**PROBLEM SET**
A – In the piece on Aristotle, at what age did he enter Plato's Academy?
B – From the piece on Aristotle, copy the stretch from "Aristotle: Setting the" through "journey towards truth?" word for word.

**EXCERPT**

════════

Aristotle: Setting the Philosophical & Scientific Standard for Millennia


Thomas Kuhn, author of The Structure of Scientific Revolution[1], proposes that Aristotle held the scientific high ground for millennia, not because of dogma but because his theories proved true. Similarly, the Church via the writings of Thomas Aquinas finds Aristotle’s theories about man true not because of Hellenistic religious custom but because they provide an accurate framework of discussion. What are Aristotle’s theories? Are they relevant for modern man? Should there be a renaissance of Aristotelianism in our journey towards truth?

Aristotle came from noble birth. At the age of 18 years he entered Plato’s Academy. Plato recognized Aristotle’s brilliance and recruited him as a teacher at the Academy. Philip II of Macedon, also recognizing the superior intellect of Aristotle, engaged him to teach his son, Alexander the Great. After this tutorial, Aristotle returned to Athens and established a school, the Lyceum, where he taught until his death.

════════

**ENTRIES PROVIDED**
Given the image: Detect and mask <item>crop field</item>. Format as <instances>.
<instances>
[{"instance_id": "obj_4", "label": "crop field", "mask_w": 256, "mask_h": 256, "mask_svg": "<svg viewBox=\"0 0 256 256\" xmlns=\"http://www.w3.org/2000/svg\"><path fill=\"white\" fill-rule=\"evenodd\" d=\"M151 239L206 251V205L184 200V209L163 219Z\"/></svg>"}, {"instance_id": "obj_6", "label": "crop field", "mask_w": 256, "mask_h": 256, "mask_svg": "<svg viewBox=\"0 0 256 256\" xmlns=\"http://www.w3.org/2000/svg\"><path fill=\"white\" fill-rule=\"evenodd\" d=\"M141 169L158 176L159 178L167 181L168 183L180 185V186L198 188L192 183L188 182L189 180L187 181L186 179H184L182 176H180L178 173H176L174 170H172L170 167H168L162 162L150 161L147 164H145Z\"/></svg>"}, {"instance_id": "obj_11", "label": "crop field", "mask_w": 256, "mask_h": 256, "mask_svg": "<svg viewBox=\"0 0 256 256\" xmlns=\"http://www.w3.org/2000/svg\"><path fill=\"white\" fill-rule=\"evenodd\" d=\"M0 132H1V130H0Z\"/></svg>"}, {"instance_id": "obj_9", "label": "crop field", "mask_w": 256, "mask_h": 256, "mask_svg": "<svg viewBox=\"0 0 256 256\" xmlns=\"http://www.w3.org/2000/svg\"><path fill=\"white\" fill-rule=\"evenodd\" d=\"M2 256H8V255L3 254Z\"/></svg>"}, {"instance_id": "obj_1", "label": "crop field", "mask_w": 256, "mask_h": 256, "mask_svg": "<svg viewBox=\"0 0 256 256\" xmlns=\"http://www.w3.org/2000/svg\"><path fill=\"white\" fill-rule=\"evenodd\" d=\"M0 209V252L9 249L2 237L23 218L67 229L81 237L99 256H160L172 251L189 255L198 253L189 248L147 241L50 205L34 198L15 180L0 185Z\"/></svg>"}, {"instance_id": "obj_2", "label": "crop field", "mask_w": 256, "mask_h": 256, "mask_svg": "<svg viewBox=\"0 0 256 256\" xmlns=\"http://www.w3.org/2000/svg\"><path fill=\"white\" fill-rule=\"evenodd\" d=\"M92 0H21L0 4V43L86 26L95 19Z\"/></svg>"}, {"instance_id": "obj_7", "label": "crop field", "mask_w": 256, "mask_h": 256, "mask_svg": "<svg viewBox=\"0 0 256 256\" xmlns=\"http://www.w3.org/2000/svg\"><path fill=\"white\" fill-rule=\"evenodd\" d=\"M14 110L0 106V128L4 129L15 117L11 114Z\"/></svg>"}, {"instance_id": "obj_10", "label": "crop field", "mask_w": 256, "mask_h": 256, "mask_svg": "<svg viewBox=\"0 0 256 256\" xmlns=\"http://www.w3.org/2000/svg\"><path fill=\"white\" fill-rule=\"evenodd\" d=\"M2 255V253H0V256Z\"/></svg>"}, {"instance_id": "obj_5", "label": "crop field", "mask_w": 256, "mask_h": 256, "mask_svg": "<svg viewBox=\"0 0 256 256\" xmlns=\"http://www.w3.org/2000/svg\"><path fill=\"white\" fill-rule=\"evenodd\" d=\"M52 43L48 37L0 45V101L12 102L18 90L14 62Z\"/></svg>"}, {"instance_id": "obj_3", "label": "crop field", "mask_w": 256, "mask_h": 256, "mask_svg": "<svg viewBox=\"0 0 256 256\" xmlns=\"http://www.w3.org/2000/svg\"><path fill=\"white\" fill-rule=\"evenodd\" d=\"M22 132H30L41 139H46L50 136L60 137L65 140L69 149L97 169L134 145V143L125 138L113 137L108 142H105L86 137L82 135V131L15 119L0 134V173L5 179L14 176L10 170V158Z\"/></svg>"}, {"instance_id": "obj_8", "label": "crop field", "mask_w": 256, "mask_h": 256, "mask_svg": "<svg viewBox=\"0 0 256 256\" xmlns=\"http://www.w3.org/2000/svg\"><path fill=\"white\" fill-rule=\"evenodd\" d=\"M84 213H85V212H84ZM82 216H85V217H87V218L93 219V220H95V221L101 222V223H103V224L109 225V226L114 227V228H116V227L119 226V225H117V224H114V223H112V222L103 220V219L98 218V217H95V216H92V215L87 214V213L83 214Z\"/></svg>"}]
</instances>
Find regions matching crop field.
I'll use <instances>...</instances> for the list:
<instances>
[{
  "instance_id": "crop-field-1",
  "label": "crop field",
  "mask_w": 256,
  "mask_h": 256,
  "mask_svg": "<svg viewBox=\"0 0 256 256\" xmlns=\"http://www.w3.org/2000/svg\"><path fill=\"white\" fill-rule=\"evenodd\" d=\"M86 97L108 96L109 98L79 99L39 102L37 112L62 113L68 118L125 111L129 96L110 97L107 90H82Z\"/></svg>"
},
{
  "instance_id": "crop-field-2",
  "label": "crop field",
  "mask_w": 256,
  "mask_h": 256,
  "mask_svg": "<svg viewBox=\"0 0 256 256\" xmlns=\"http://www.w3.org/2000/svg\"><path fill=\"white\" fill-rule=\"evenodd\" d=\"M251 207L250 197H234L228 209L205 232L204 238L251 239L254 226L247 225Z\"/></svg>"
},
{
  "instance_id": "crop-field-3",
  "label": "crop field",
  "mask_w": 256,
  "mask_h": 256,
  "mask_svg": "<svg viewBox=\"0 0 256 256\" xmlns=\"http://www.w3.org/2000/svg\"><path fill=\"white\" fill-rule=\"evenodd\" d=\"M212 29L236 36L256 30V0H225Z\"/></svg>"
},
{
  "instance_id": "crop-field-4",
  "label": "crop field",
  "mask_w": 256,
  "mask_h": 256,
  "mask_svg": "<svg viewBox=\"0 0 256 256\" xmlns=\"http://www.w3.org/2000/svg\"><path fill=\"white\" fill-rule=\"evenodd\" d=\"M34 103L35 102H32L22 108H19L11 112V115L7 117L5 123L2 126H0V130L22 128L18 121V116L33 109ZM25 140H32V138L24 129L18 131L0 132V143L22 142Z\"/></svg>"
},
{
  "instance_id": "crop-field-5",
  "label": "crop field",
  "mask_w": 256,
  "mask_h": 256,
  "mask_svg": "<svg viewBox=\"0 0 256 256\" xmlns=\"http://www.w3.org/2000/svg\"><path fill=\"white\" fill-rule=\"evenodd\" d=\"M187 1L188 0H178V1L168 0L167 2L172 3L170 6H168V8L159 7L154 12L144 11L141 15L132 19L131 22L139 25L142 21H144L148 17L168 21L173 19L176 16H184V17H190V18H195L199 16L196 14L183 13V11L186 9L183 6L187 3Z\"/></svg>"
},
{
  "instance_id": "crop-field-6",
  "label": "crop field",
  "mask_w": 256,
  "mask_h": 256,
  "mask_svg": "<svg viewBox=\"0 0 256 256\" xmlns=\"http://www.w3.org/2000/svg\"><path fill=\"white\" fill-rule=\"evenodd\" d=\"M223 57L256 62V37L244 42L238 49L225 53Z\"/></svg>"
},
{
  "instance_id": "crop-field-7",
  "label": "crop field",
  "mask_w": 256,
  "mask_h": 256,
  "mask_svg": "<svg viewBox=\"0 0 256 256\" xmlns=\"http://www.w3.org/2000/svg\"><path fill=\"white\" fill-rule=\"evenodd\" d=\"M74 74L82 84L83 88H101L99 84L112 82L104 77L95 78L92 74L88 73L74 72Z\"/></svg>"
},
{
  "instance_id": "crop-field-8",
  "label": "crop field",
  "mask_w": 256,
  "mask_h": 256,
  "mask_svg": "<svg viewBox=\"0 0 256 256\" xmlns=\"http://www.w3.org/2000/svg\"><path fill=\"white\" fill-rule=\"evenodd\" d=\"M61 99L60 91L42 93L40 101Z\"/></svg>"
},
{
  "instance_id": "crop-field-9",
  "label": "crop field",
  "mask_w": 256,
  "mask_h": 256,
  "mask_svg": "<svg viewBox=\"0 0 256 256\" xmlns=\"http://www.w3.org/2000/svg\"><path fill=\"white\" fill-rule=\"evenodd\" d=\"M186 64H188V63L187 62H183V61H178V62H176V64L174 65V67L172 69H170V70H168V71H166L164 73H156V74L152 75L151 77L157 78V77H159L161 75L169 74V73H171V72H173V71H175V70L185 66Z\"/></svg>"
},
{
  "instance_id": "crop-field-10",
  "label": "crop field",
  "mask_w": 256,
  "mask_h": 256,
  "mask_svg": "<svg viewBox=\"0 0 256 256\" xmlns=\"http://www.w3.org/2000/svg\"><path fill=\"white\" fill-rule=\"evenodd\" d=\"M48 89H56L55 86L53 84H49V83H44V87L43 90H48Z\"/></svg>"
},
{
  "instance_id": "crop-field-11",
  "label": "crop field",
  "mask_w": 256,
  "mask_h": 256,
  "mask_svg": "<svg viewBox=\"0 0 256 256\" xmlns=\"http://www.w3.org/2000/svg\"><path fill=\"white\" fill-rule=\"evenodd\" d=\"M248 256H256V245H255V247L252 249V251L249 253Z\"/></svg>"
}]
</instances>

════════

**SOLUTIONS BELOW**
A – At 18 years old.

B –
Aristotle: Setting the Philosophical & Scientific Standard for Millennia


Thomas Kuhn, author of The Structure of Scientific Revolution[1], proposes that Aristotle held the scientific high ground for millennia, not because of dogma but because his theories proved true. Similarly, the Church via the writings of Thomas Aquinas finds Aristotle’s theories about man true not because of Hellenistic religious custom but because they provide an accurate framework of discussion. What are Aristotle’s theories? Are they relevant for modern man? Should there be a renaissance of Aristotelianism in our journey towards truth?